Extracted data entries
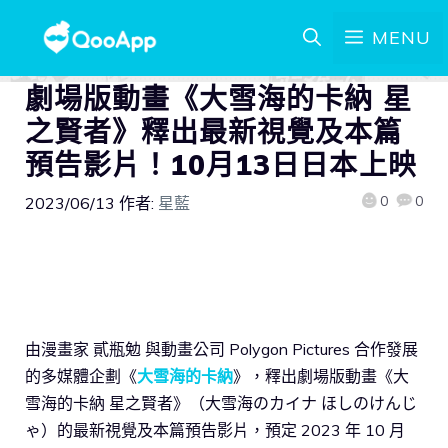
MENU
劇場版動畫《大雪海的卡納 星
之賢者》釋出最新視覺及本篇
預告影片！10月13日日本上映
0
0
2023/06/13
作者:
星藍
由漫畫家 貳瓶勉 與動畫公司 Polygon Pictures 合作發展
的多媒體企劃《
大雪海的卡納
》，釋出劇場版動畫《大
雪海的卡納 星之賢者》（大雪海のカイナ ほしのけんじ
ゃ）的最新視覺及本篇預告影片，預定 2023 年 10 月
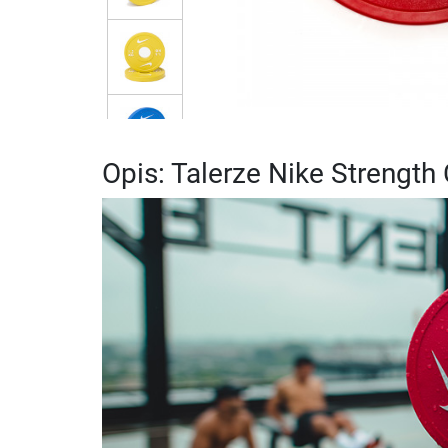
Opis: Talerze Nike Strengt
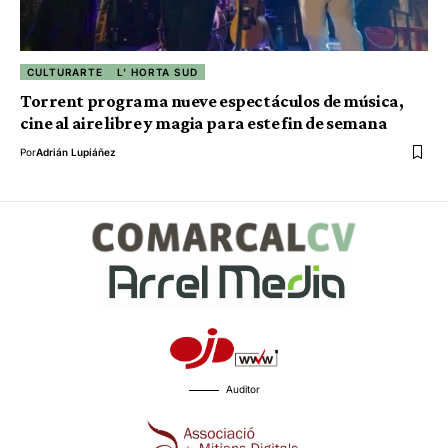
CULTURARTE
L' HORTA SUD
Torrent programa nueve espectáculos de música,
cine al aire libre y magia para este fin de semana
Por
Adrián Lupiáñez
Auditor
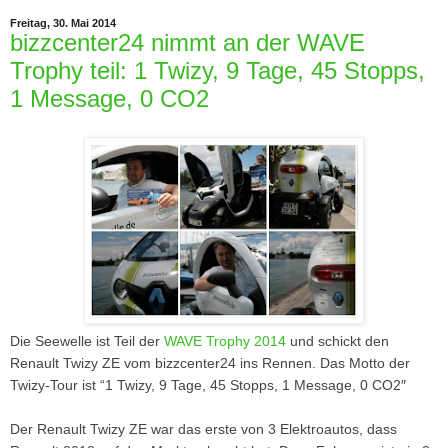
Freitag, 30. Mai 2014
bizzcenter24 nimmt an der WAVE
Trophy teil: 1 Twizy, 9 Tage, 45 Stopps,
1 Message, 0 CO2
Die Seewelle ist Teil der
WAVE Trophy 2014
und schickt den
Renault Twizy ZE vom bizzcenter24 ins Rennen. Das Motto der
Twizy-Tour ist “1 Twizy, 9 Tage, 45 Stopps, 1 Message, 0 CO2″
Der Renault Twizy ZE war das erste von 3 Elektroautos, dass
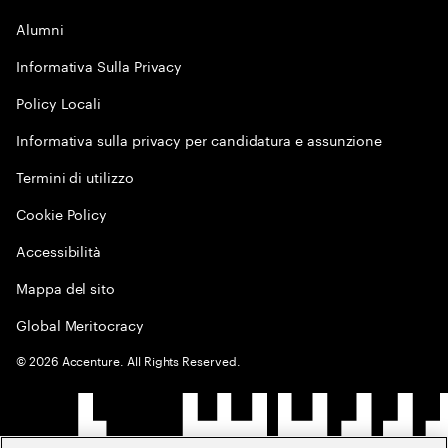
Alumni
Informativa Sulla Privacy
Policy Locali
Informativa sulla privacy per candidatura e assunzione
Termini di utilizzo
Cookie Policy
Accessibilità
Mappa del sito
Global Meritocracy
©
2026
Accenture. All Rights Reserved.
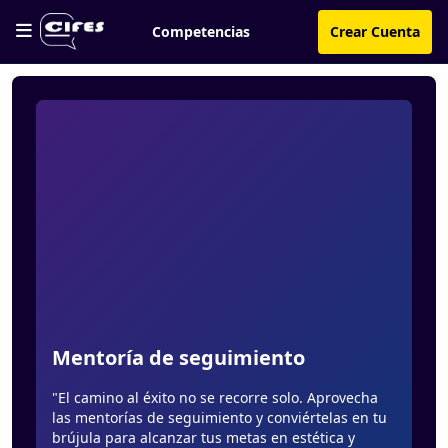
Competencias
Crear Cuenta
Mentoría de seguimiento
"El camino al éxito no se recorre solo. Aprovecha
las mentorías de seguimiento y conviértelas en tu
brújula para alcanzar tus metas en estética y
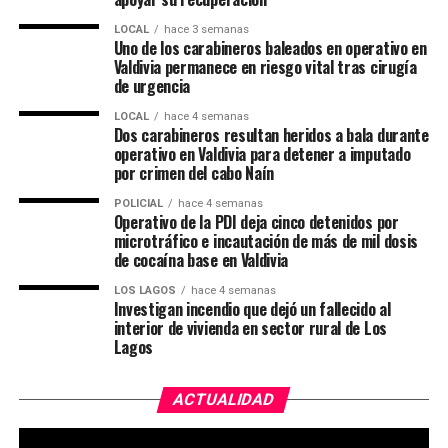
LOCAL
hace 3 semanas
Uno de los carabineros baleados en operativo en
Valdivia permanece en riesgo vital tras cirugía
de urgencia
LOCAL
hace 4 semanas
Dos carabineros resultan heridos a bala durante
operativo en Valdivia para detener a imputado
por crimen del cabo Naín
POLICIAL
hace 4 semanas
Operativo de la PDI deja cinco detenidos por
microtráfico e incautación de más de mil dosis
de cocaína base en Valdivia
LOS LAGOS
hace 4 semanas
Investigan incendio que dejó un fallecido al
interior de vivienda en sector rural de Los
Lagos
ACTUALIDAD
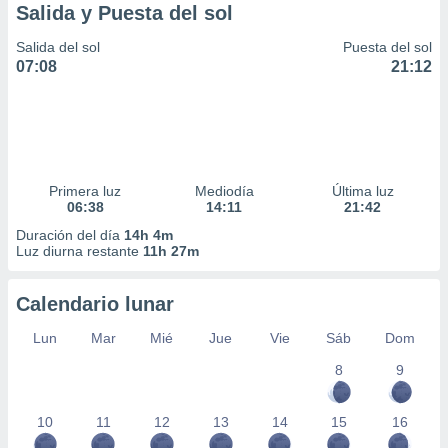
Salida y Puesta del sol
Salida del sol
Puesta del sol
07:08
21:12
Primera luz
Mediodía
Última luz
06:38
14:11
21:42
Duración del día
14h 4m
Luz diurna restante
11h 27m
Calendario lunar
Lun
Mar
Mié
Jue
Vie
Sáb
Dom
8
9
10
11
12
13
14
15
16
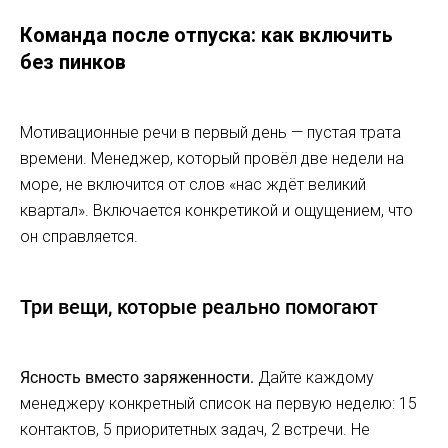
Команда после отпуска: как включить
без пинков
Мотивационные речи в первый день — пустая трата
времени. Менеджер, который провёл две недели на
море, не включится от слов «нас ждёт великий
квартал». Включается конкретикой и ощущением, что
он справляется.
Три вещи, которые реально помогают
Ясность вместо заряженности.
Дайте каждому
менеджеру конкретный список на первую неделю: 15
контактов, 5 приоритетных задач, 2 встречи. Не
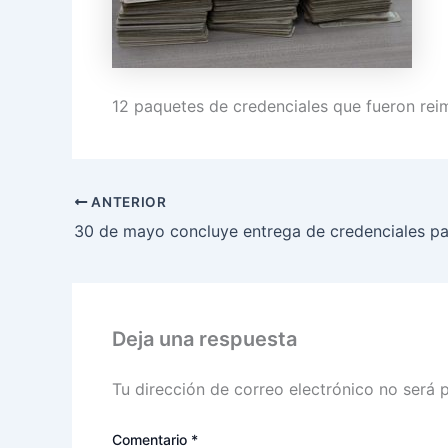
12 paquetes de credenciales que fueron rei
ANTERIOR
Deja una respuesta
Tu dirección de correo electrónico no será 
Comentario
*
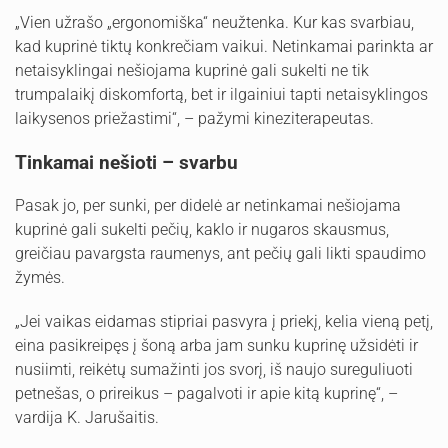
„Vien užrašo „ergonomiška“ neužtenka. Kur kas svarbiau,
kad kuprinė tiktų konkrečiam vaikui. Netinkamai parinkta ar
netaisyklingai nešiojama kuprinė gali sukelti ne tik
trumpalaikį diskomfortą, bet ir ilgainiui tapti netaisyklingos
laikysenos priežastimi“, – pažymi kineziterapeutas.
Tinkamai nešioti – svarbu
Pasak jo, per sunki, per didelė ar netinkamai nešiojama
kuprinė gali sukelti pečių, kaklo ir nugaros skausmus,
greičiau pavargsta raumenys, ant pečių gali likti spaudimo
žymės.
„Jei vaikas eidamas stipriai pasvyra į priekį, kelia vieną petį,
eina pasikreipęs į šoną arba jam sunku kuprinę užsidėti ir
nusiimti, reikėtų sumažinti jos svorį, iš naujo sureguliuoti
petnešas, o prireikus – pagalvoti ir apie kitą kuprinę“, –
vardija K. Jarušaitis.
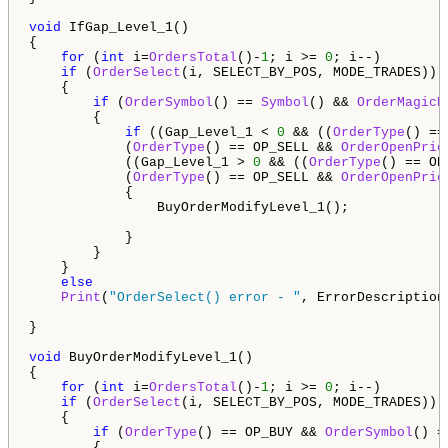
void
 IfGap_Level_1()

{

for
 (
int
 i=
OrdersTotal
()-
1
; i >= 
0
; i--)

if
 (
OrderSelect
(i, SELECT_BY_POS, MODE_TRADES))

    {

if
 (
OrderSymbol
() == 
Symbol
() && 
OrderMagicN
        {

if
 ((Gap_Level_1 < 
0
 && ((
OrderType
() ==
            (
OrderType
() == OP_SELL && 
OrderOpenPric
            ((Gap_Level_1 > 
0
 && ((
OrderType
() == OP
            (
OrderType
() == OP_SELL && 
OrderOpenPric
            {

                BuyOrderModifyLevel_1();

            }

        }

    }

else
Print
(
"OrderSelect() error - "
, ErrorDescription
}

void
 BuyOrderModifyLevel_1()

{

for
 (
int
 i=
OrdersTotal
()-
1
; i >= 
0
; i--)

if
 (
OrderSelect
(i, SELECT_BY_POS, MODE_TRADES))

    {

if
 (
OrderType
() == OP_BUY && 
OrderSymbol
() =
        {
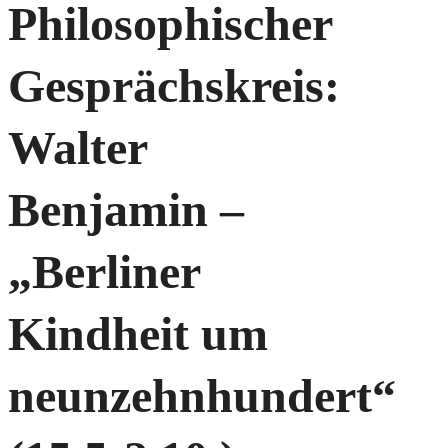
Philosophischer
Gesprächskreis:
Walter
Benjamin –
„Berliner
Kindheit um
neunzehnhundert“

EXERCISE PROMPT:
Copy the lines of the data above exactly as they appear, from the line containing "neužtenka. Kur kas" through the line containing "vaikas eidamas stipriai", including both of those lines.

ANSWER BOX:
„Vien užrašo „ergonomiška“ neužtenka. Kur kas svarbiau,
kad kuprinė tiktų konkrečiam vaikui. Netinkamai parinkta ar
netaisyklingai nešiojama kuprinė gali sukelti ne tik
trumpalaikį diskomfortą, bet ir ilgainiui tapti netaisyklingos
laikysenos priežastimi“, – pažymi kineziterapeutas.
Tinkamai nešioti – svarbu
Pasak jo, per sunki, per didelė ar netinkamai nešiojama
kuprinė gali sukelti pečių, kaklo ir nugaros skausmus,
greičiau pavargsta raumenys, ant pečių gali likti spaudimo
žymės.
„Jei vaikas eidamas stipriai pasvyra į priekį, kelia vieną petį,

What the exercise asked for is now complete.